■ **Action item**
An exact, complete copy of the entries is needed, with the pictures left out.

[Entries shown Boundary: Start]

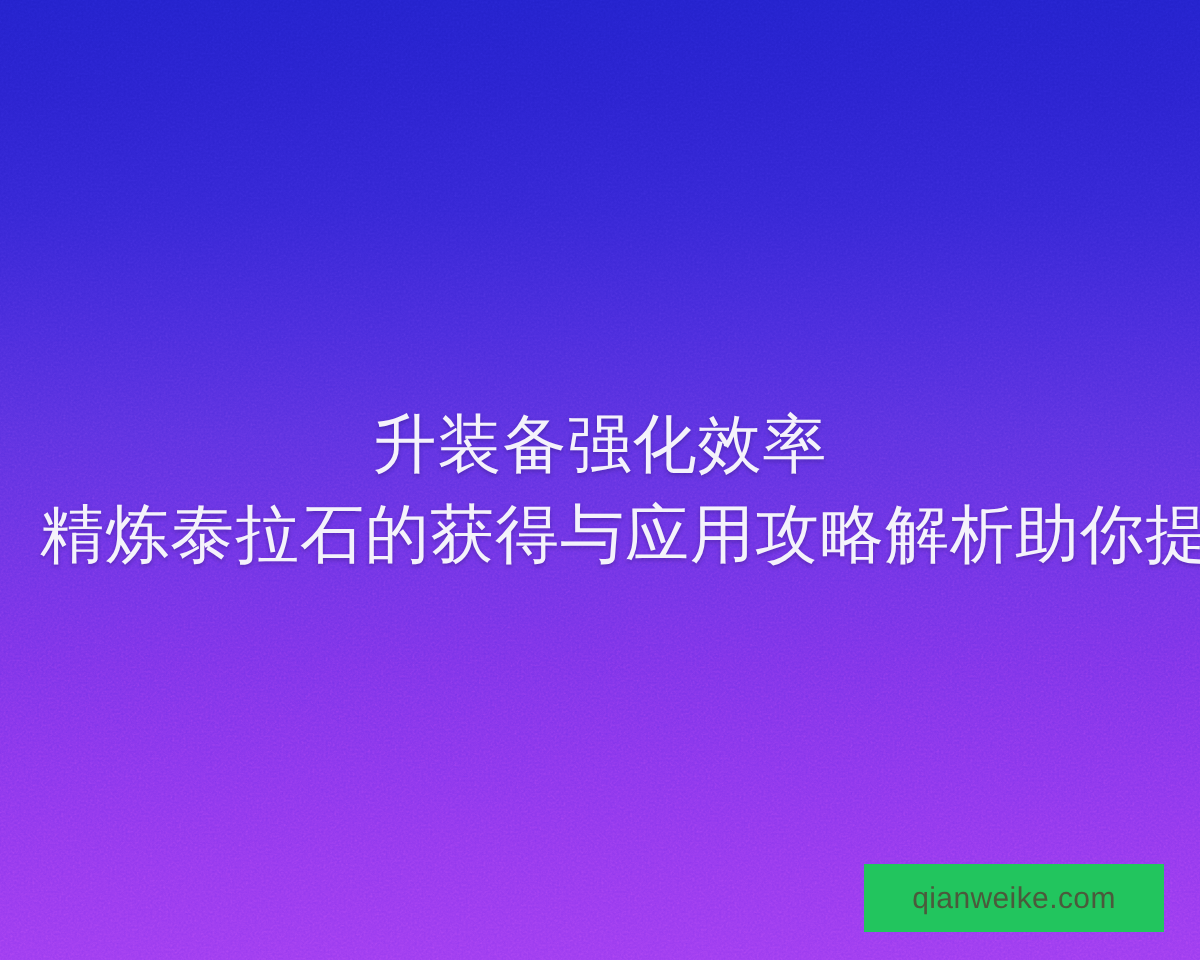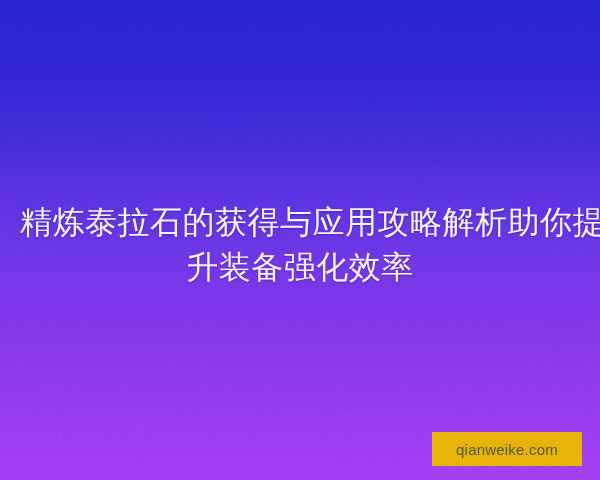--- a/index.html
+++ b/index.html
@@ -104,8 +104,8 @@
   </div>
 
   <div class="title-block">
+    <span class="title-line">升装备强化效率</span>
     <span class="title-line">精炼泰拉石的获得与应用攻略解析助你提</span>
-    <span class="title-line">升装备强化效率</span>
   </div>
 
   <div class="watermark">

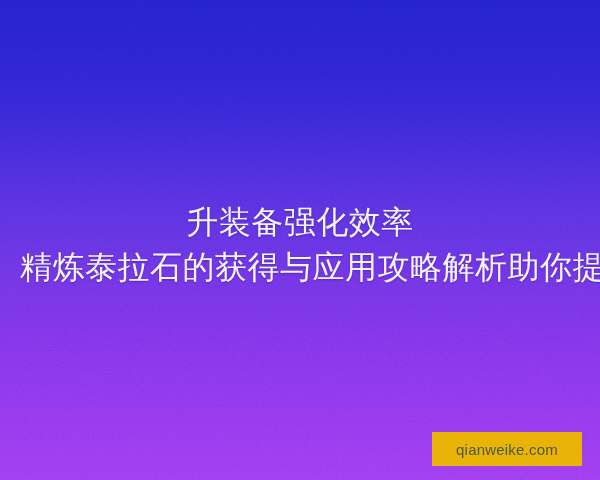--- a/index.html
+++ b/index.html
@@ -73,7 +73,7 @@
     top: 432px;
     width: 150px;
     height: 34px;
-    background: #eab308;
+    background: #22c55e;
     display: flex;
     align-items: center;
     justify-content: center;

[Entries shown Boundary: End]

■ **Result of this task**
--- a/index.html
+++ b/index.html
@@ -104,8 +104,8 @@
   </div>
 
   <div class="title-block">
+    <span class="title-line">升装备强化效率</span>
     <span class="title-line">精炼泰拉石的获得与应用攻略解析助你提</span>
-    <span class="title-line">升装备强化效率</span>
   </div>
 
   <div class="watermark">

--- a/index.html
+++ b/index.html
@@ -73,7 +73,7 @@
     top: 432px;
     width: 150px;
     height: 34px;
-    background: #eab308;
+    background: #22c55e;
     display: flex;
     align-items: center;
     justify-content: center;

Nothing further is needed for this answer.